Les pratiques de publication de l'aristocratie scientifique
Par Jean-Michel Salaun le vendredi 10 août 2007, 03:44 - Socio - Lien permanent
J'avais suggéré dans un article du BBF de qualifier d'« aristocratiques » les pratiques de mise en libre accès de leurs articles par les physiciens des hautes énergies. Une étude d'un économiste du MIT (repérée par L. Dempsey) confirme cette disposition des élites scientifiques, en l'élargissant au déclin possible de la révision par les pairs, par un autre exemple dans une autre discipline :
Glenn Ellison, Is Peer Review in Decline?, MIT and NBER, July 2007, 40p. (pdf)
L'auteur rend compte de deux tendances dont il démontre, chiffres à l'appui, la réalité. Extraits de l'intro et de la conclusion (trad JMS) :
- Les économistes des départements les plus côtés ne publient plus que très peu d'articles dans les meilleurs revues de leur discipline. Le déclin est net entre le début de la décennie 1990 et celui des années 2000.
- En comparant ces deux périodes, on constate un déclin dans les nombres absolus et relatifs d'articles dans les meilleures revues d'intérêt général écrits par les universitaires du département d'économie d'Harvard. (p.1)
Plusieurs éléments de preuve suggèrent qu'un facteur qui contribue à cette tendance est que le rôle des revues pour la diffusion de la recherche a diminué. Un élément est que le bénéfice en citations d'une publication dans une des meilleures revues d'intérêt général apparait plutôt petit aux meilleurs auteurs du département. Un autre est que les auteurs de Harvard semblent bien réussir à faire citer leurs articles qui ne sont pas publiés dans les revues les plus cotées. Le fait que le déclin des publications semble être réservé aux meilleurs du département (opposé au phénomène des auteurs prolifique) suggère qu'une appartenance à un département de haut niveau peut être un déterminant important dans la capacité pour un auteur à court-circuiter le système traditionnel des revues.
Une autre explication parait aussi pertinente. Le ralentissement du processus de publication s'est poursuivi dans les années 90. Il est naturel que cela conduisent les auteurs à réduire le nombre d'articles proposés à la révision par les pairs et que l'on donne une haute priorité aux meilleurs articles. Le fait que les auteurs des meilleurs départements continuent à publier dans les numéros spéciaux des revues du domaine (et que l'on trouve nombre de publications invités dans des revues et ailleurs) suggère que la difficulté du processus de publication joue un rôle pour réduire les soumissions. (p.35)

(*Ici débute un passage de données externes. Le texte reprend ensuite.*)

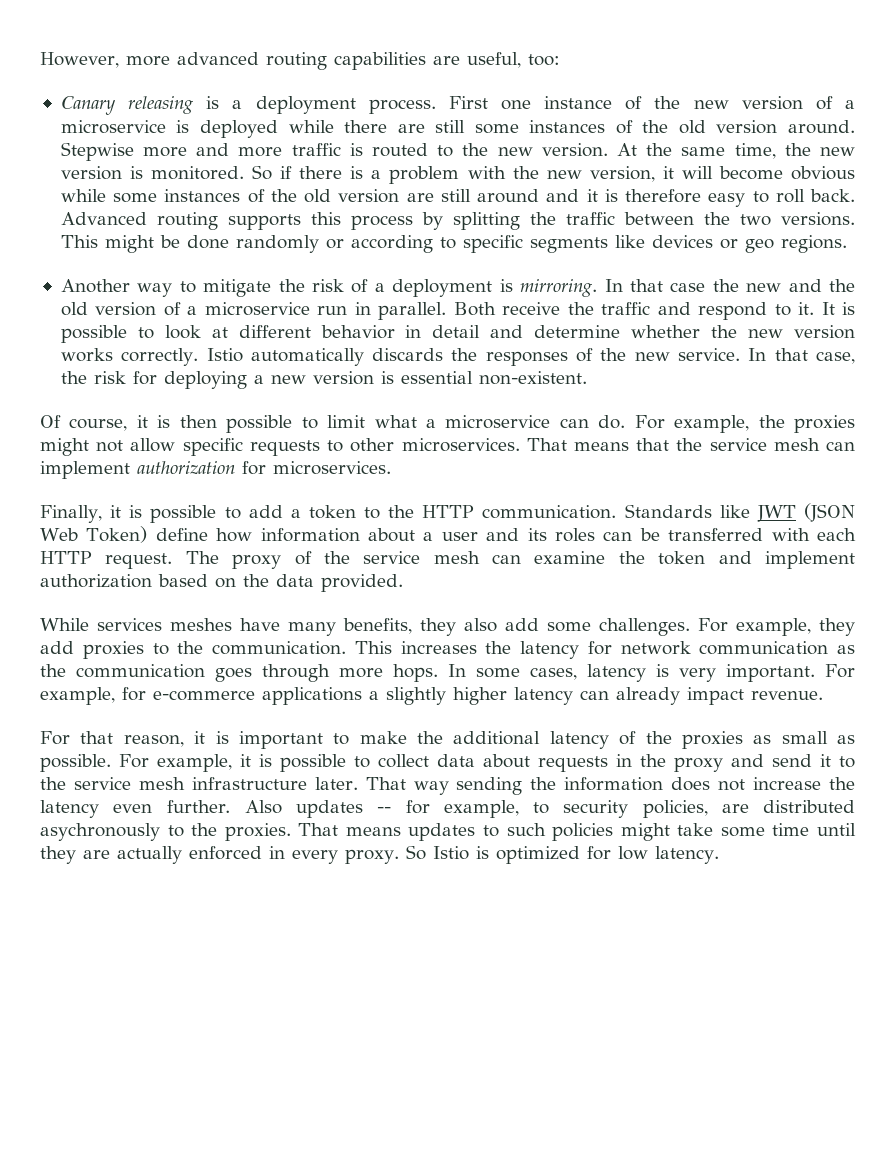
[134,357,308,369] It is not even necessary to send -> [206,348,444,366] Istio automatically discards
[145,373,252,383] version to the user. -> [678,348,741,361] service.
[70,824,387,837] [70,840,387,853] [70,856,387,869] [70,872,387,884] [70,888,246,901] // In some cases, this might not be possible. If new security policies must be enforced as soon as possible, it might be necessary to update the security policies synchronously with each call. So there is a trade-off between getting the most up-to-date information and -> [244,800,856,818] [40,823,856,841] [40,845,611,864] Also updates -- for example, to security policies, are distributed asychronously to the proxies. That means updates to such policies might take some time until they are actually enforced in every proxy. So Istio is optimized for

Il faut rappeler que les économistes disposent, un peu comme les physiciens avec Arxiv, d'un outil de dépot très populaire en leur communauté : RePEc.
Cette pratique est bien une pratique aristocratique, à ne pas confondre avec celle inversée des soutiers de la science dont la tendance est, au contraire, de multiplier les publications sans grand souci pour leur diffusion, comme je l'ai expliqué dans un autre billet.